There are currently over 1000 new coal fired plants being constructed around the world.
Somebody must believe they are a useful investment ?
 
Cephalotus said:
The capacity factor is included in the calculation of the producing cost of electricity per kWh.
You should stop to mix kW and kWh. Power and energy are not the same.....
But we are not discussing the cost per kWh,..we are discussing the capital cost in $/W.....remember ?

...As long as PV power is below 100% of demand there is no Need for storage (simplified of course)...]
Yes, but how do you keep a PV power supply higher than demand overnight ?


There is no continous demad, especially if you wnat to include RE in your grid....
......Germany has a minimum continuous demand that never drops below 50GW,..
Australia has a continuous demand that never drops below 18 GW..
Both countries have significant RE in their grid.
There will always be a continuous minimum demand.

..Your agenda is burning coal forever..
No. My agenda is show people how impractical solar and wind are as primary grid scale power sources, and to identify realistic practical alternatives before these increasing power costs and unreliable supply sources cause long lasting economic harm.
 
Some of you have not yet grasped/accepted some of the simple cost basics of solar... (and wind,..but that is for later)
An example..
Australia urgently needs to replace at least 2GW of power capacity.
From recent build data, solar is being installed at approx usd$1.0 /W and coal slightly less, but lets say its the same $1.0 /W for simplicity.
So , in simple terms they cost the same per Watt to build. ..or about usd$ 2.0 bn.. ?
Not quite.
Because the solar has a CF of 20% compared to the coal plant CF of 90%+ then we would have to install at least 4.5 times as much solar capacity at a cost of $9.0bn....
.....and at least 30+GWh of storage if that is to be a continuous supply...... (thats another $10bn approx. !)
Then be prepared to replace all that solar again in 20-25 yrs, whilst the coal plants are proven to last 50 yrs +

....... And after all that you are still dependant on the weather with a solar plant
 
Your argument makes no sense. Assume Aus requires an extra 2GW of generator capacity. When? 24hrs a day? Doubtful.

You average the output of a PV plant over 24hrs to produce a claimed "real" capacity factor and then claim 10GW of PV is required to meet a 2GW demand.

Demand is clearly not flat. It is not a constant "extra 2GW" and that's in a grid heavily biased towards load shifting to increase demand at night to try and accommodate the shortcomings of thermal generators that like to run at constant, full output.


Hillhater said:
Thats because most of them are ...
...unreliable and fraudulent.. ( based on Nameplate capactiy, not output capacity) with intention to disguise real world performance.
.. Subsidised ..most solar projects are recipients of public ly funded grants, priority supply contracts, and rebaate schemes .
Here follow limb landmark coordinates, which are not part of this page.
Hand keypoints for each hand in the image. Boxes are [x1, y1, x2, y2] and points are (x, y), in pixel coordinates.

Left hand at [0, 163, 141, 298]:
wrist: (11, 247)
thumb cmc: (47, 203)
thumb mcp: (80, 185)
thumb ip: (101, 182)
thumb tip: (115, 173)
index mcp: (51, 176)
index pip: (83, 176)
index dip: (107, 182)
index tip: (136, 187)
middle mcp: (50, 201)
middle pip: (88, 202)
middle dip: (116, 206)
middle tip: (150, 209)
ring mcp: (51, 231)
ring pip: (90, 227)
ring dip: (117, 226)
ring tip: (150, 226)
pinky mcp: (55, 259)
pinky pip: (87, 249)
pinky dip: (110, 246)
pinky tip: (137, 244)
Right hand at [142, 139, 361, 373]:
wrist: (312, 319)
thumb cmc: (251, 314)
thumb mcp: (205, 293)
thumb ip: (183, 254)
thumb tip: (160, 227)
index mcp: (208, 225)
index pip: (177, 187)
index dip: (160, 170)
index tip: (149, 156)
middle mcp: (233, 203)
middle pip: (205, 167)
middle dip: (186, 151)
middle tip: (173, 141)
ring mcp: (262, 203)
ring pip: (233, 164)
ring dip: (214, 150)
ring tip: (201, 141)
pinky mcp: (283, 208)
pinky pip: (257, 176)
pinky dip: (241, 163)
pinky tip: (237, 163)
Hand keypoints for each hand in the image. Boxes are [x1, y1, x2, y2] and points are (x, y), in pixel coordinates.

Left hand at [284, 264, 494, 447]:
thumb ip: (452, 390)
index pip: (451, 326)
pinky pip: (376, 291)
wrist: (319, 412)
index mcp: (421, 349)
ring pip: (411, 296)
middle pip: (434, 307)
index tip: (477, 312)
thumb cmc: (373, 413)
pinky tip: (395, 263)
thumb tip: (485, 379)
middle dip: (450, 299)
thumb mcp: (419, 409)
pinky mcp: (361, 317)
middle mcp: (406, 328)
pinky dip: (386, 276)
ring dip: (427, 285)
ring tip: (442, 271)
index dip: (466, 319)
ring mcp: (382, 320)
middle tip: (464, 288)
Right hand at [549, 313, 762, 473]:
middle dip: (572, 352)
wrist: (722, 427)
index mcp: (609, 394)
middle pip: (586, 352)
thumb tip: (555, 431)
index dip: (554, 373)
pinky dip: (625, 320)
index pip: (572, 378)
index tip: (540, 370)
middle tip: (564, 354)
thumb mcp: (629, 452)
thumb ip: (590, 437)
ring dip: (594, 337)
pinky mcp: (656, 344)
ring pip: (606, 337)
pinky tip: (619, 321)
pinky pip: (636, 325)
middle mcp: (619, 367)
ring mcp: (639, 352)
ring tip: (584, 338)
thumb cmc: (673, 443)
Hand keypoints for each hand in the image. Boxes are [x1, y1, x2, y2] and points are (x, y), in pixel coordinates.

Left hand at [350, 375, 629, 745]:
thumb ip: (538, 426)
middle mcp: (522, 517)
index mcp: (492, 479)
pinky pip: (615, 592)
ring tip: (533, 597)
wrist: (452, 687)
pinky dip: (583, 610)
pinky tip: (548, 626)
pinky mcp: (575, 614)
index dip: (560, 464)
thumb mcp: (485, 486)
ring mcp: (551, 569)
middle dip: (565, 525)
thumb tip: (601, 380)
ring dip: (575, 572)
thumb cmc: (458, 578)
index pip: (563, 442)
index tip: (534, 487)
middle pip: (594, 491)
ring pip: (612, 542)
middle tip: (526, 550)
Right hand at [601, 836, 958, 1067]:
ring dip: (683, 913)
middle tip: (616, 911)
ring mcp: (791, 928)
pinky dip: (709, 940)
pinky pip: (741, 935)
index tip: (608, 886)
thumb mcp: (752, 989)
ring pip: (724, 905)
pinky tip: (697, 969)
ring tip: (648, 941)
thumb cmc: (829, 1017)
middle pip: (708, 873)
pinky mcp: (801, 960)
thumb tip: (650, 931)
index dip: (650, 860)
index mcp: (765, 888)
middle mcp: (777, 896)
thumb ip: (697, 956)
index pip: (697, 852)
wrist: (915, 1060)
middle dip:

Right, but the word of the powerful Australian coal lobby which enjoys strong government support and all kinds of monetary and environmental subsidies should be taken as gospel. Please at least be consistent.


Hillhater said:
There are currently over 1000 new coal fired plants being constructed around the world.
Somebody must believe they are a useful investment ?

Where? The developed world is closing them at record rates and not building new ones. The developing world (India, China especially) are scrapping planned ones at a high rate.